Actually, the English King did not rule because he had an army. Throughout most of English history he had no army, no constabulary, no traffic wardens, no prison guards and no social workers, except for clergy, and very little in the way of a civil service. Armies were assembled on an ad hoc basis, mostly kept abroad, and then immediately demobilised: a standing army would have been a danger to the Monarchy. Elizabeth Tudor was terrified when the Earl of Essex appeared unexpectedly in her palace of Nonsuch: she calmed him down through tact, charm and cunning, but she would have been totally at his mercy. Henry VIII could have been overthrown by the Pilgrimage of Grace: but he got his nobility to parley with them, separate them from their leaders, and disperse.
Charles I made the mistake of annoying the Fenlanders by trying to reclaim their marches: this is what did for him. This is the one good thing about kings as against parliaments: they can't afford to piss anyone off, and in the main they try not to.
The King ruled largely because he was the richest man in the country: he would remain such by not wasting money on armies. When there was another rich man, as with the Earl/Duke of Lancaster, he could afford to overthrow the king, which he did to Richard II. It also helped that communications were poor. Punishments for sedition were draconian.
French history is much the same. A single nutter in a rural town could, by gathering followers around him, advance on a city like Paris and take it over. Even today, it is reckoned that Manchester United supporters could, if they acted in concert, take over a country like Belgium. The mould was broken by the King of Prussia. He was able to introduce freedom of speech: his subjects could slander him as they chose, because his army was fully in control.

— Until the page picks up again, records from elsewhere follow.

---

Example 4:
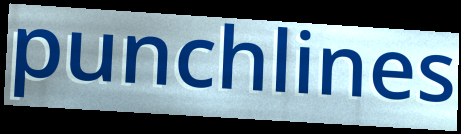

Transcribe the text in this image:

punchlines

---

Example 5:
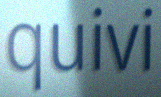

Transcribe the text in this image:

quivi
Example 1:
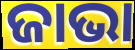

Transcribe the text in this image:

ଜାଭା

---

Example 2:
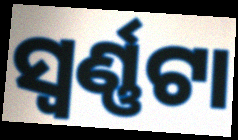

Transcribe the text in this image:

ସ୍ୱର୍ଣ୍ଣଟା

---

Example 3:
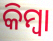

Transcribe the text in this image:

କିମ୍ବା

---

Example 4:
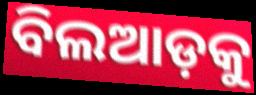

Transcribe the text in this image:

ବିଲଆଡ଼କୁ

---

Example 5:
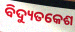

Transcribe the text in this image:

ବିଦ୍ୟୁତକେଶ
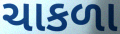
ચાકળા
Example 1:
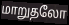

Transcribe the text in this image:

மாறுதலோ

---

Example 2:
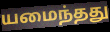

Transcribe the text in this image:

யமைந்தது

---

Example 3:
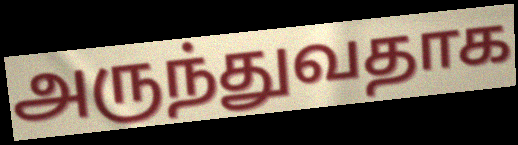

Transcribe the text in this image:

அருந்துவதாக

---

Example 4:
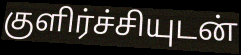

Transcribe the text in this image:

குளிர்ச்சியுடன்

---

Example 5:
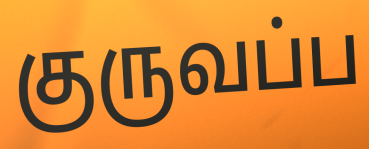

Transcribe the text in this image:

குருவப்ப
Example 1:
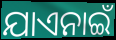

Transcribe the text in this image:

ଯାଏନାଇଁ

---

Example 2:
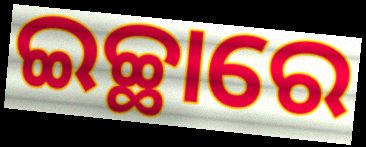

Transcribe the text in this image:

ଇଚ୍ଛାରେ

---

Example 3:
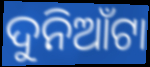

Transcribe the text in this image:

ଦୁନିଆଁଟା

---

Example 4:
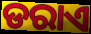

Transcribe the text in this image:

ଡରାଏ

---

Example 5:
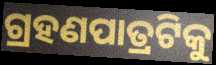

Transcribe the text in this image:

ଗ୍ରହଣପାତ୍ରଟିକୁ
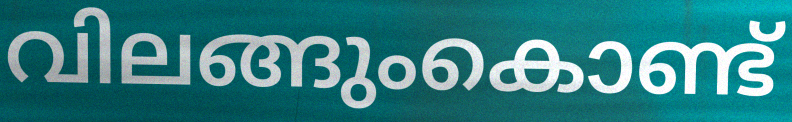
വിലങ്ങുംകൊണ്ട്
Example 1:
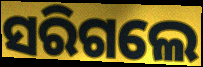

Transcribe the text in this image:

ସରିଗଲେ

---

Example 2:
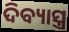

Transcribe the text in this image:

ଦିବ୍ୟାସ୍ତ୍ର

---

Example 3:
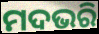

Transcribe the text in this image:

ମଦଭରି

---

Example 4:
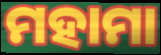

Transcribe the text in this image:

ମହାମା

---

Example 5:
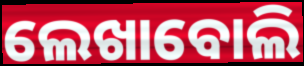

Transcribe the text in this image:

ଲେଖାବୋଲି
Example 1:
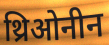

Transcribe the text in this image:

थ्रिओनीन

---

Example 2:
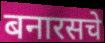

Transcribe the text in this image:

बनारसचे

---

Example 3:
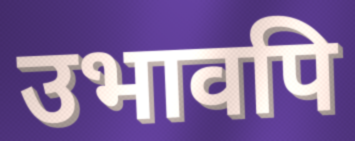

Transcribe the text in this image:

उभावपि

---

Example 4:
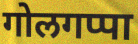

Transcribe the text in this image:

गोलगप्पा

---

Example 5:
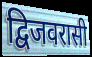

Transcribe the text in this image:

द्विजवरासी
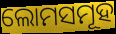
ଲୋମସମୂହ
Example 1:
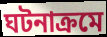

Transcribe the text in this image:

ঘটনাক্ৰমে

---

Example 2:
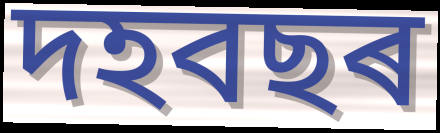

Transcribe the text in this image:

দহবছৰ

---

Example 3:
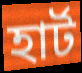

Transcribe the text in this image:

হাৰ্ট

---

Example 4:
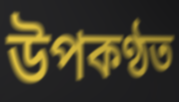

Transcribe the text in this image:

উপকণ্ঠত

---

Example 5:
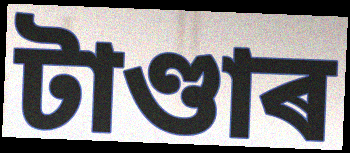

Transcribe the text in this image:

টাণ্ডাৰ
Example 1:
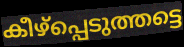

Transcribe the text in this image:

കീഴ്പ്പെടുത്തട്ടെ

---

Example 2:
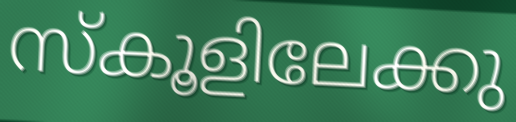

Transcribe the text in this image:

സ്കൂളിലേക്കു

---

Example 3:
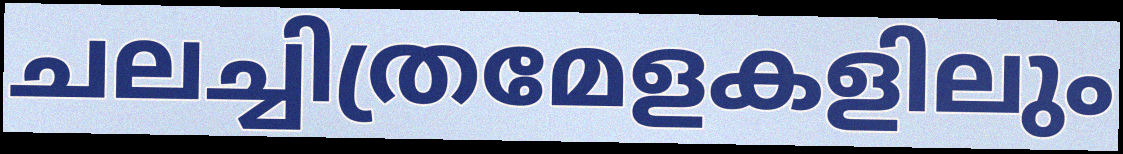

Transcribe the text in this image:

ചലച്ചിത്രമേളകളിലും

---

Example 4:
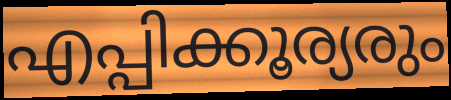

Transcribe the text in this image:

എപ്പിക്കൂര്യരും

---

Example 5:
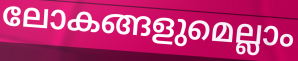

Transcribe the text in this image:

ലോകങ്ങളുമെല്ലാം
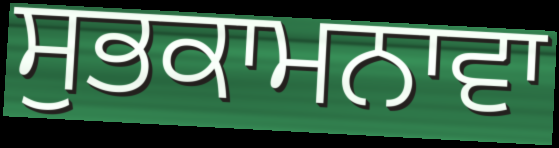
ਸੁਭਕਾਮਨਾਵਾ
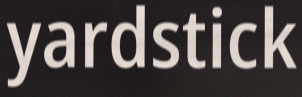
yardstick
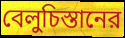
বেলুচিস্তানের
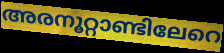
അരനൂറ്റാണ്ടിലേറെ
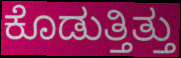
ಕೊಡುತ್ತಿತ್ತು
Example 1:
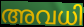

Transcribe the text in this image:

അവധി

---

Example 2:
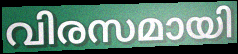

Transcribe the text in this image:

വിരസമായി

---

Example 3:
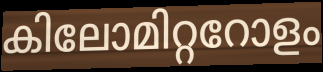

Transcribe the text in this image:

കിലോമിറ്ററോളം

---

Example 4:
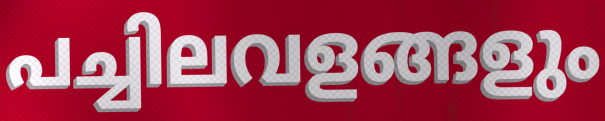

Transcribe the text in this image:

പച്ചിലവളങ്ങളും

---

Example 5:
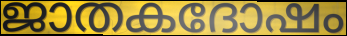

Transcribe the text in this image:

ജാതകദോഷം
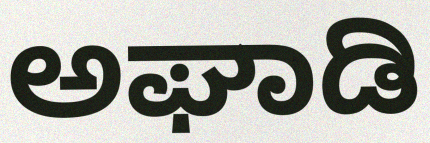
ಅಘಾಡಿ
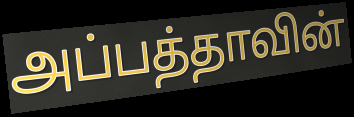
அப்பத்தாவின்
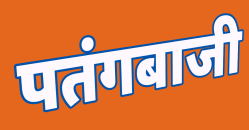
पतंगबाजी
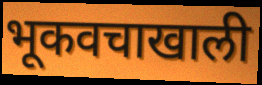
भूकवचाखाली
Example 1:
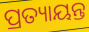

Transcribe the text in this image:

ପ୍ରତ୍ୟାୟନ୍ତ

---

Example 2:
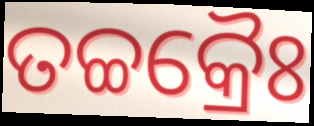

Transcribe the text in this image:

ତଚ୍ଚକ୍ରୈଃ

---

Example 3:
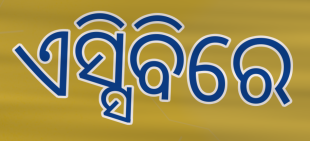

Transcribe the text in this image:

ଏସ୍ସିବିରେ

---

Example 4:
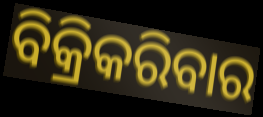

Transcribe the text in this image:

ବିକ୍ରିକରିବାର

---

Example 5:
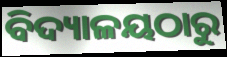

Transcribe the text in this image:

ବିଦ୍ୟାଳୟଠାରୁ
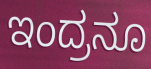
ಇಂದ್ರನೂ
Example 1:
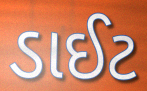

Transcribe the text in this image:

ડાઈટ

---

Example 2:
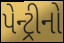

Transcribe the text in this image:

પેન્ટ્રીનો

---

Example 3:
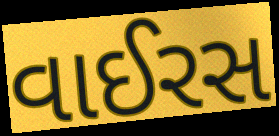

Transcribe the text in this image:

વાઈરસ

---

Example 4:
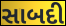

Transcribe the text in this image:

સાબદી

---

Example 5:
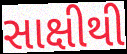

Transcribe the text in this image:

સાક્ષીથી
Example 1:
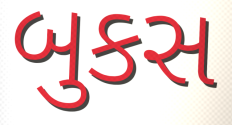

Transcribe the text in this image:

બુકસ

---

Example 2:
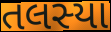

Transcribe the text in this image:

તલસ્યા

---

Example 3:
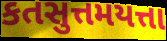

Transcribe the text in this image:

કતસુત્તમયત્તા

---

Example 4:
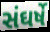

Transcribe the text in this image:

સંઘર્ષે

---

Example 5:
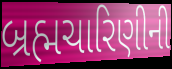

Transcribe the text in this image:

બ્રહ્મચારિણીની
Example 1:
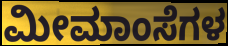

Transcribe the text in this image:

ಮೀಮಾಂಸೆಗಳ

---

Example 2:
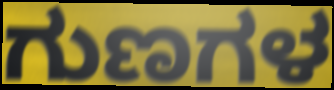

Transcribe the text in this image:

ಗುಣಗಳ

Chang Kai-shek lasted 20 years (1928-1948) as a sort of ruler of China, but spent the whole time fighting warlords, the Communists or the Japanese. His dynasty lingered on in Taiwan because the USA paid it to: Castro similarly was Russian funded. The vaunted millennia of Japanese Imperial rule are a laughable fiction. Contending warlords prevailed, and then in 1868 imposed a figurehead Emperor from an ancient family which had never hitherto had any power. None of these are examples of the McGinnean politics-free paradigm.